BUFFALO SOLDIERS MOTORCYClE CLUB
MARYLAND EASTERN SHORE CHAPTER

BSMC HISTORY
WHO WE REPRESENT

Following the U.S. Civil War, regiments of African-American men known as buffalo soldiers served on the western frontier, battling Indians and protecting settlers. The buffalo soldiers included two regiments of all-black cavalry, the 9th and 10th cavalries, formed after Congress passed legislation in 1866 that allowed African Americans to enlist in the country’s regular peacetime military. The legislation also brought about the creation of four black infantry regiments, eventually consolidated into the 24th and 25th infantries, which often fought alongside the 9th and 10th cavalries. Many of the men in these regiments, commanded primarily by white officers, were among the approximately 180,000 African Americans who served in the Union Army during the Civil War.

For more than two decades in the late 19th century, the 9th and 10th cavalries engaged in military campaigns against hostile Native Americans on the Midwest Plains and across the Southwest. These buffalo soldiers also captured horse and cattle thieves, built roads, protected the U.S. mail, stagecoaches, and wagon trains, all while contending with challenging terrain, inadequate supplies, and discrimination. African American soldiers were paid $13 dollars a month for their service, which was more than they could make in other jobs, but still less than white soldiers.

When the Indian wars ended in the 1890s, the buffalo soldiers went on to fight in Cuba in the 1898 Spanish-American War; participate in General John J. Pershing’s 1916-1917 hunt for Mexican revolutionary Pancho Villa; and even acted as rangers in Yosemite and Sequoia national parks.

In 1948, President Harry Truman issued an executive order eliminating racial segregation and discrimination in America’s armed forces and the last all-black units were disbanded during the first half of the 1950s. The nation’s oldest living buffalo soldier, Mark Matthews, died in Washington, D.C. in 2005, at age 111.
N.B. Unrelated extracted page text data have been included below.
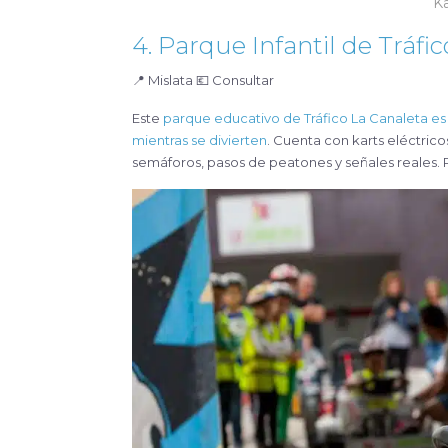
K
4. Parque Infantil de Tráfi
📍 Mislata 💶 Consultar
Este
parque educativo de Tráfico La Canaleta es 
mientras se divierten
. Cuenta con karts eléctrico
semáforos, pasos de peatones y señales reales. P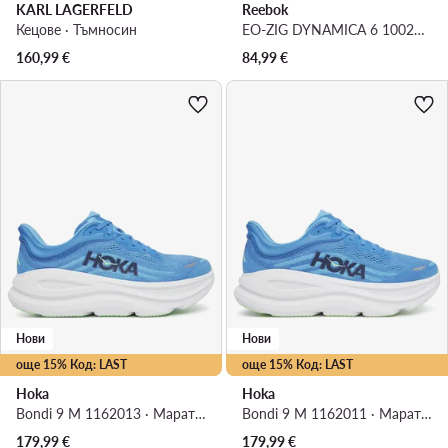
KARL LAGERFELD
Reebok
Кецове · Тъмносин
EO-ZIG DYNAMICA 6 100263918 · Маратонки за бягане
160,99
€
84,99
€
Нови
Нови
още 15% Код: LAST
още 15% Код: LAST
Hoka
Hoka
Bondi 9 M 1162013 · Маратонки за бягане
Bondi 9 M 1162011 · Маратонки за бягане
179,99
€
179,99
€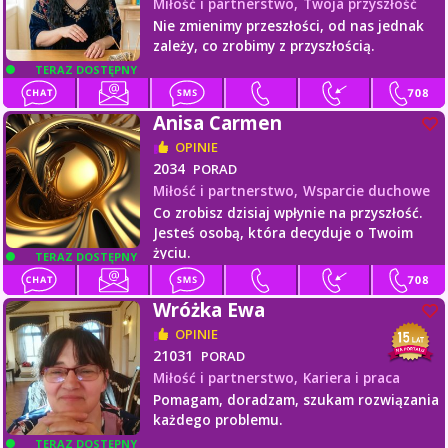
Miłość i partnerstwo,
Twoja przyszłość
Nie zmienimy przeszłości, od nas jednak
zależy, co zrobimy z przyszłością.
TERAZ DOSTĘPNY
Anisa Carmen
OPINIE
2034
PORAD
Miłość i partnerstwo,
Wsparcie duchowe
Co zrobisz dzisiaj wpłynie na przyszłość.
Jesteś osobą, która decyduje o Twoim
życiu.
TERAZ DOSTĘPNY
Wróżka Ewa
OPINIE
21031
PORAD
Miłość i partnerstwo,
Kariera i praca
Pomagam, doradzam, szukam rozwiązania
każdego problemu.
TERAZ DOSTĘPNY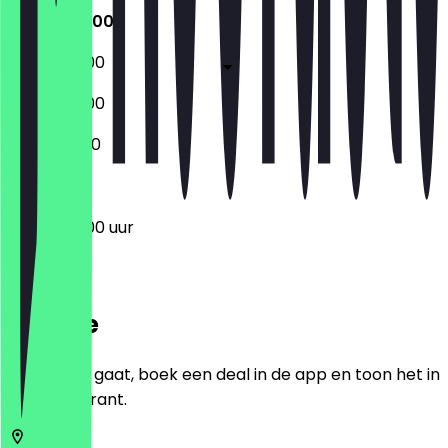
06:00 - 19:00
06:00 - 19:00
06:00 - 19:00
07:00 - 11:00
06:00 - 19:00 uur
Locatie
Voordat je gaat, boek een deal in de app en toon het in
het restaurant.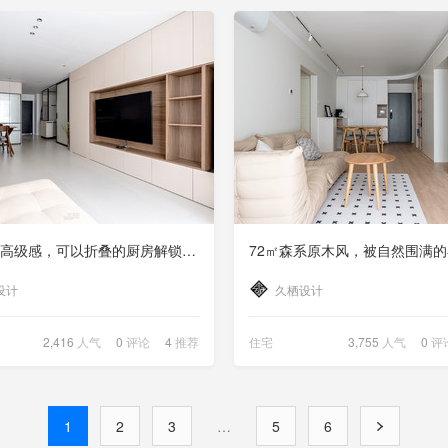
同色系的高级感，可以折叠的厨房解锁光影流动
设计
久栖设计
2,416
人气
0
评论
4
推荐
住宅
3,755
人气
0
评
1
2
3
…
5
6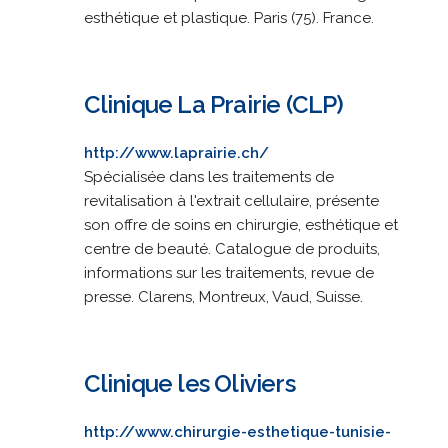
esthétique et plastique. Paris (75). France.
Clinique La Prairie (CLP)
http://www.laprairie.ch/
Spécialisée dans les traitements de
revitalisation à l'extrait cellulaire, présente
son offre de soins en chirurgie, esthétique et
centre de beauté. Catalogue de produits,
informations sur les traitements, revue de
presse. Clarens, Montreux, Vaud, Suisse.
Clinique les Oliviers
http://www.chirurgie-esthetique-tunisie-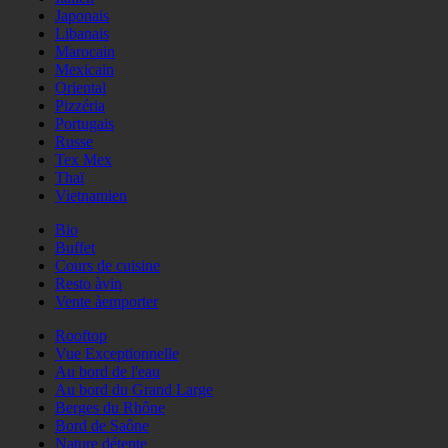
Japonais
Libanais
Marocain
Mexicain
Oriental
Pizzéria
Portugais
Russe
Tex Mex
Thaï
Vietnamien
Bio
Buffet
Cours de cuisine
Resto àvin
Vente àemporter
Rooftop
Vue Exceptionnelle
Au bord de l'eau
Au bord du Grand Large
Berges du Rhône
Bord de Saône
Nature détente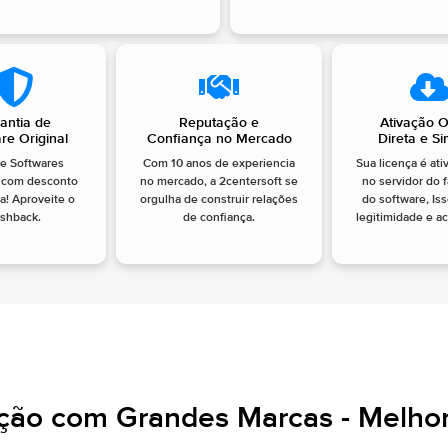
antia de
Reputação e
Ativação O
re Original
Confiança no Mercado
Direta e S
e Softwares
Com 10 anos de experiencia
Sua licença é ati
s com desconto
no mercado, a 2centersoft se
no servidor do 
ia! Aproveite o
orgulha de construir relações
do software, Is
shback.
de confiança.
legitimidade e ac
ação com Grandes Marcas - Melhor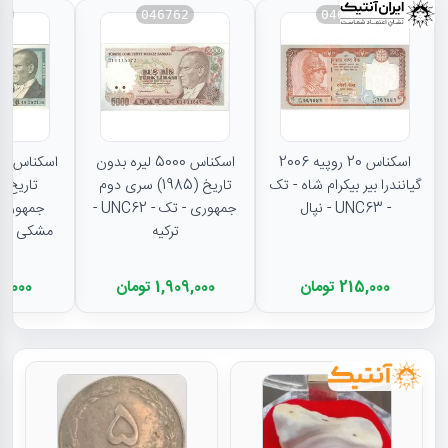
65
046762
046507
اسکناس 20 روپیه 2006
اسکناس 5000 لیره بدون
گیانندرا بیر بیکرام شاه - تک
تاریخ (1985) سری دوم
- UNC63 - نپال
جمهوری - تک - UNC62 -
جمهوری 
ترکیه
215,000 تومان
1,909,000 تومان
484,000 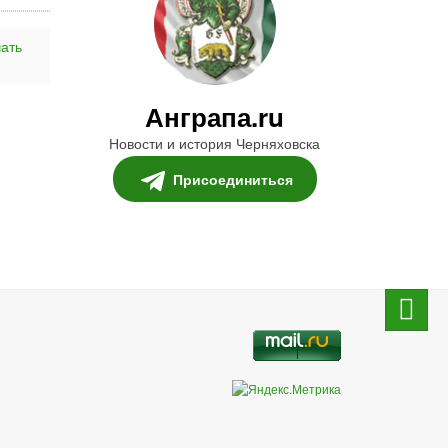
ать
Анграпа.ru
Новости и история Черняховска
Присоединиться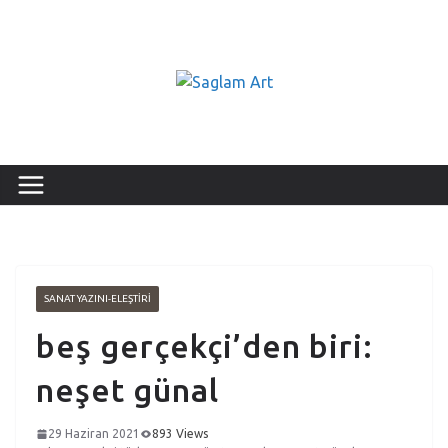
SANAT YAZINI-ELEŞTIRI
beş gerçekçi’den biri:
neşet günal
29 Haziran 2021
893 Views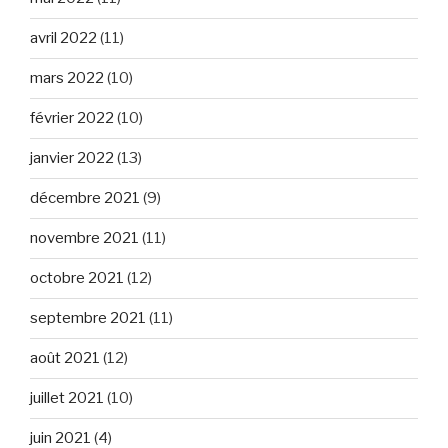
avril 2022
(11)
mars 2022
(10)
février 2022
(10)
janvier 2022
(13)
décembre 2021
(9)
novembre 2021
(11)
octobre 2021
(12)
septembre 2021
(11)
août 2021
(12)
juillet 2021
(10)
juin 2021
(4)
The National Association of Buffalo Soldiers & Troopers Motorcycle Club was established in October of 1993, in Chicago, Illinois, by Kenneth “Dream Maker” Thomas, for the purpose of fostering unity and fellowship with motorcyclists in the Chicago area. Since then, the National Buffalo Soldiers & Troopers Motorcycle Club has grown from one chapter, to over 100 nationwide and overseas. We are an organization of professional men and women dedicated to the sport of motorcycle riding and safety. We ride our motorcycles (Iron/steel Horses) to represent the horses that were ridden by the Buffalo Soldiers during the 1800's. Our objective is to educate those that are unfamiliar with the racism, sacrifices, and hardships endured by the Buffalo Soldiers of the 9th and 10th U.S. Cavalries. It is because of their sacrifices, and the sacrifices made by many other African Americans of the past, that we have the opportunities we do today. Our vision is to instill this knowledge into the minds and hearts of our youth of today in hopes of motivating them to become better citizens and leaders of tomorrow. We feel by doing this, the legacy of the Buffalo Soldiers of the past will live on forever.